> _Aim of the task_
Please repeat the listing below exactly, but do not include its pictures.

> _Listed records_
*** Begin section ***

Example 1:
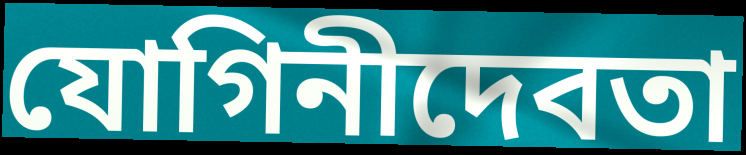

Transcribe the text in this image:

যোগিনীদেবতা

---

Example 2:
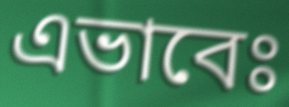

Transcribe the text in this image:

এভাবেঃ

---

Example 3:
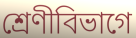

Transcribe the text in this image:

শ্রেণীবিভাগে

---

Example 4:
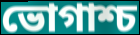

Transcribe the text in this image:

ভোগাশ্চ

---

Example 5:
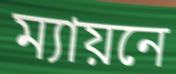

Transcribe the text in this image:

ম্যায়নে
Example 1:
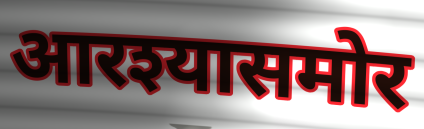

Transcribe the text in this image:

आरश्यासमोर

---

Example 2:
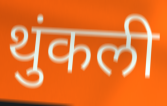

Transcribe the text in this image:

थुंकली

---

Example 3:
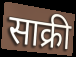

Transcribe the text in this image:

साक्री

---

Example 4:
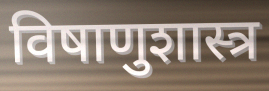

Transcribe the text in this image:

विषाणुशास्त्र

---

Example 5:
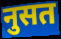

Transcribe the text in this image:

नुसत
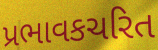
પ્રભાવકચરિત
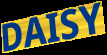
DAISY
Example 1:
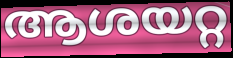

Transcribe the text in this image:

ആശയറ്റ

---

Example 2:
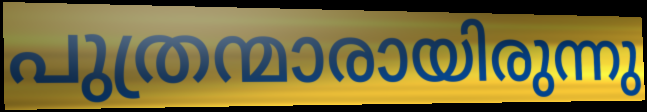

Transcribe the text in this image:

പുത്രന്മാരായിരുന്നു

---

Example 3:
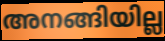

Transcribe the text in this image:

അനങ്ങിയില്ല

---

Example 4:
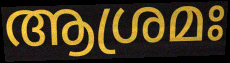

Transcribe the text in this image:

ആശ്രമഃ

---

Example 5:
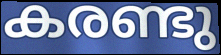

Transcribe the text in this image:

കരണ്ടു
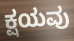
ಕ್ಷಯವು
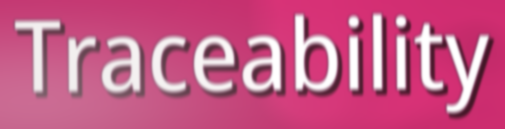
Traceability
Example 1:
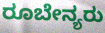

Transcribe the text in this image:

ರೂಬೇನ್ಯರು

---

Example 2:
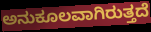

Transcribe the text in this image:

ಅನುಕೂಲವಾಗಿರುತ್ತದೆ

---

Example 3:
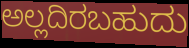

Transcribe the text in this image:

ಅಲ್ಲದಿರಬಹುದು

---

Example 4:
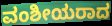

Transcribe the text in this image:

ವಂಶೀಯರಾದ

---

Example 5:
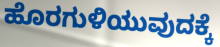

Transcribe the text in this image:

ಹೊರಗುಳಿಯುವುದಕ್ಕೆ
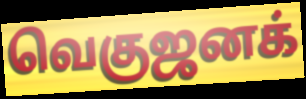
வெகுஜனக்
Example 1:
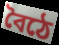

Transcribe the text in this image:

*** End section ***

> _Task solution_
Example 1:

Transcribe the text in this image:

যোগিনীদেবতা

---

Example 2:

Transcribe the text in this image:

এভাবেঃ

---

Example 3:

Transcribe the text in this image:

শ্রেণীবিভাগে

---

Example 4:

Transcribe the text in this image:

ভোগাশ্চ

---

Example 5:

Transcribe the text in this image:

ম্যায়নে
Example 1:

Transcribe the text in this image:

आरश्यासमोर

---

Example 2:

Transcribe the text in this image:

थुंकली

---

Example 3:

Transcribe the text in this image:

साक्री

---

Example 4:

Transcribe the text in this image:

विषाणुशास्त्र

---

Example 5:

Transcribe the text in this image:

नुसत
પ્રભાવકચરિત
DAISY
Example 1:

Transcribe the text in this image:

ആശയറ്റ

---

Example 2:

Transcribe the text in this image:

പുത്രന്മാരായിരുന്നു

---

Example 3:

Transcribe the text in this image:

അനങ്ങിയില്ല

---

Example 4:

Transcribe the text in this image:

ആശ്രമഃ

---

Example 5:

Transcribe the text in this image:

കരണ്ടു
ಕ್ಷಯವು
Traceability
Example 1:

Transcribe the text in this image:

ರೂಬೇನ್ಯರು

---

Example 2:

Transcribe the text in this image:

ಅನುಕೂಲವಾಗಿರುತ್ತದೆ

---

Example 3:

Transcribe the text in this image:

ಅಲ್ಲದಿರಬಹುದು

---

Example 4:

Transcribe the text in this image:

ವಂಶೀಯರಾದ

---

Example 5:

Transcribe the text in this image:

ಹೊರಗುಳಿಯುವುದಕ್ಕೆ
வெகுஜனக்
Example 1:

Transcribe the text in this image:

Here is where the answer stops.